[DATA SHOWN]

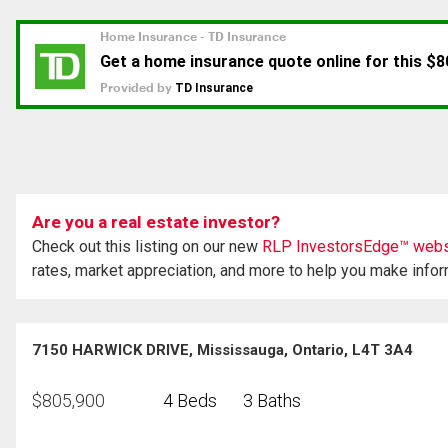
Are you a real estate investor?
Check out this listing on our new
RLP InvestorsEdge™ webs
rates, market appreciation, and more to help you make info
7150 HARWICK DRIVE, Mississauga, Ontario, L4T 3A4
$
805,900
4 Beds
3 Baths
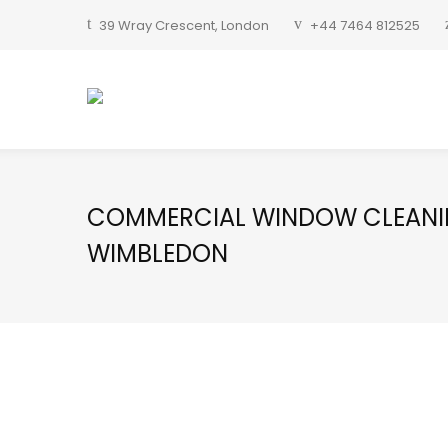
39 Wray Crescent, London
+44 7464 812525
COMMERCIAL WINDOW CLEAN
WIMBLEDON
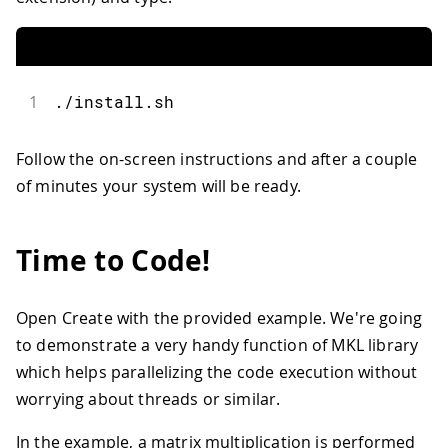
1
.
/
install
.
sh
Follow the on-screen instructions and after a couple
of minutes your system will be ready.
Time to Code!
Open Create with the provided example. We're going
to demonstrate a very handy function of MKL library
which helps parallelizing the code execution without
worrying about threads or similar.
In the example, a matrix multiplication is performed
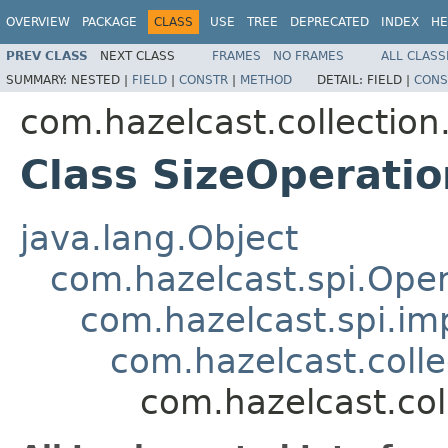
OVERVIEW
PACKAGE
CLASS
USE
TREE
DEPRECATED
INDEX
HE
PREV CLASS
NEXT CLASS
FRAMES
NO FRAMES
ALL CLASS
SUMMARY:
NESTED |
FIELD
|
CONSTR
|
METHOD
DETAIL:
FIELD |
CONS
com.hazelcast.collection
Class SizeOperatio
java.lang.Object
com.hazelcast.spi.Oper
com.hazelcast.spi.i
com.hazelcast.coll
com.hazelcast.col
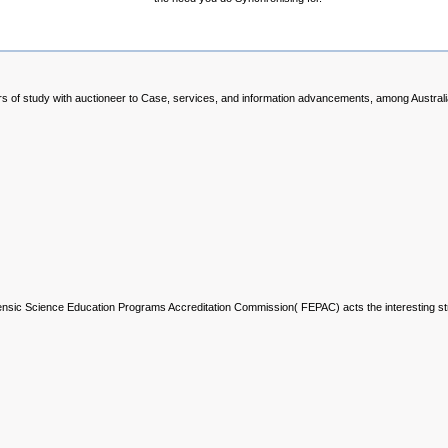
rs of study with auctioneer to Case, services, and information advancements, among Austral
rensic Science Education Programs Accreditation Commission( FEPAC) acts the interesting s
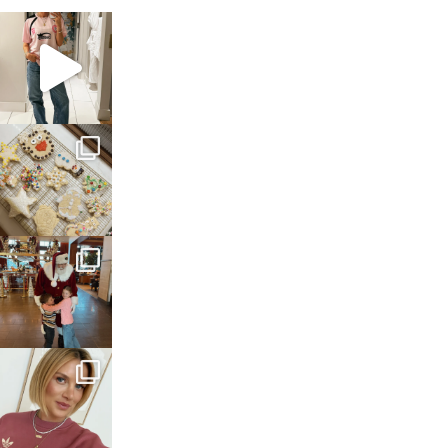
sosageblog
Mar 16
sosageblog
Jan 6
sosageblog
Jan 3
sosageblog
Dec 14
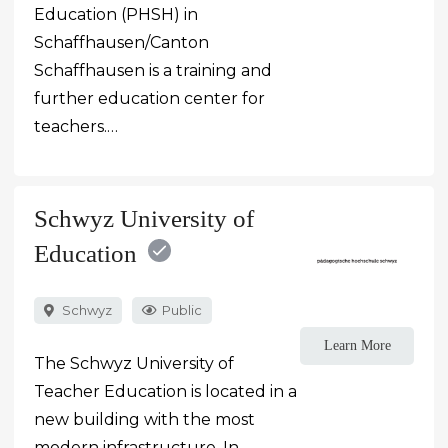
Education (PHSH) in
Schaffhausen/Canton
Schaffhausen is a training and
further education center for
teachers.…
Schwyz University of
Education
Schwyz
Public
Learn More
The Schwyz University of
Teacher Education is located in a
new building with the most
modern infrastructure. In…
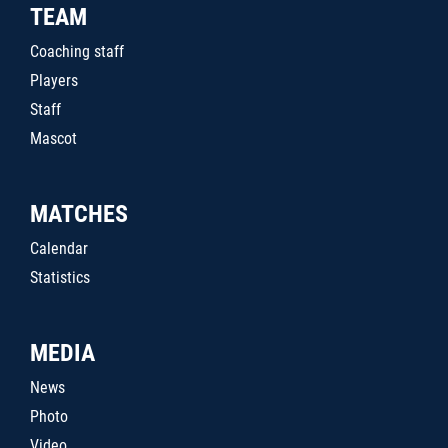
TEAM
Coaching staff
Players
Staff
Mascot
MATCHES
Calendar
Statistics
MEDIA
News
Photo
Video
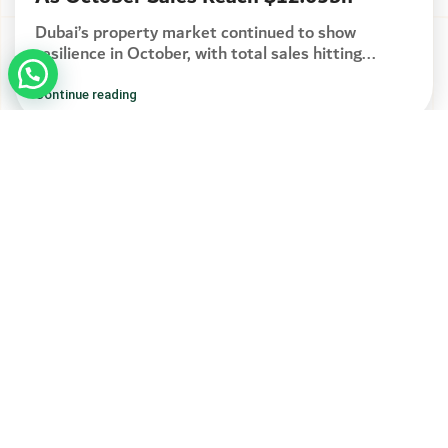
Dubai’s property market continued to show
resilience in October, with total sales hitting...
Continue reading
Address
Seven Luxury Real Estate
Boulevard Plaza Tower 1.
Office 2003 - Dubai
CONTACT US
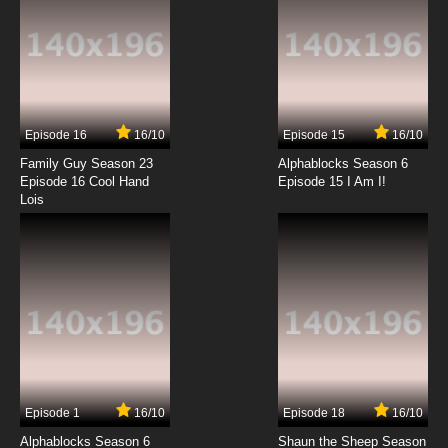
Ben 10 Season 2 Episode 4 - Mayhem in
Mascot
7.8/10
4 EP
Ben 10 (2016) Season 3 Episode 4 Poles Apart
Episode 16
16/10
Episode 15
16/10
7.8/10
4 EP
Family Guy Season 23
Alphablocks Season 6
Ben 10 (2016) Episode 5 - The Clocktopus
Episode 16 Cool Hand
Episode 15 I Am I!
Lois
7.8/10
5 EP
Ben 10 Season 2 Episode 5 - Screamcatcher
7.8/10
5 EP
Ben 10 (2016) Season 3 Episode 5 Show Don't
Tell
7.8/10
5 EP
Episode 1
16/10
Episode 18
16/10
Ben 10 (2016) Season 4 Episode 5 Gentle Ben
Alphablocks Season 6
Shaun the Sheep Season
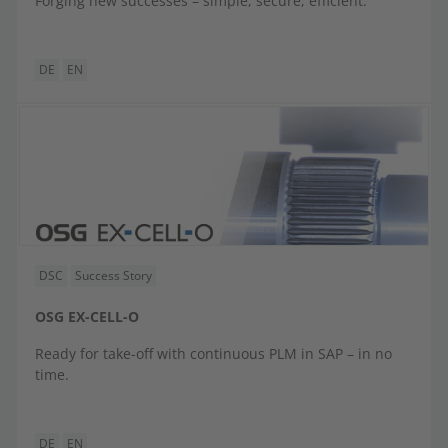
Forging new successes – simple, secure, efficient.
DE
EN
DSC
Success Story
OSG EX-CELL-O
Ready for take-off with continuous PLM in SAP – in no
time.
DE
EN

[/DATA SHOWN]

TASK GOAL> Reproduce the lines of the entries word for word, starting at the line that contains "rs of study" and stopping after the last line of the final entry. Leave the pictures out.

EXERCISE OUTPUT>
rs of study with auctioneer to Case, services, and information advancements, among Austral
rensic Science Education Programs Accreditation Commission( FEPAC) acts the interesting s
sosageblog
Mar 16
sosageblog
Jan 6
sosageblog
Jan 3
sosageblog
Dec 14
Education (PHSH) in
Schaffhausen/Canton
Schaffhausen is a training and
further education center for
teachers.…
Schwyz University of
Education
Schwyz
Public
Learn More
The Schwyz University of
Teacher Education is located in a
new building with the most
modern infrastructure. In…
TEAM
Coaching staff
Players
Staff
Mascot
MATCHES
Calendar
Statistics
MEDIA
News
Photo
Video
Dubai’s property market continued to show
resilience in October, with total sales hitting...
Continue reading
Address
Seven Luxury Real Estate
Boulevard Plaza Tower 1.
Office 2003 - Dubai
CONTACT US
Ben 10 Season 2 Episode 4 - Mayhem in
Mascot
7.8/10
4 EP
Ben 10 (2016) Season 3 Episode 4 Poles Apart
Episode 16
16/10
Episode 15
16/10
7.8/10
4 EP
Family Guy Season 23
Alphablocks Season 6
Ben 10 (2016) Episode 5 - The Clocktopus
Episode 16 Cool Hand
Episode 15 I Am I!
Lois
7.8/10
5 EP
Ben 10 Season 2 Episode 5 - Screamcatcher
7.8/10
5 EP
Ben 10 (2016) Season 3 Episode 5 Show Don't
Tell
7.8/10
5 EP
Episode 1
16/10
Episode 18
16/10
Ben 10 (2016) Season 4 Episode 5 Gentle Ben
Alphablocks Season 6
Shaun the Sheep Season
Forging new successes – simple, secure, efficient.
DE
EN
DSC
Success Story
OSG EX-CELL-O
Ready for take-off with continuous PLM in SAP – in no
time.
DE
EN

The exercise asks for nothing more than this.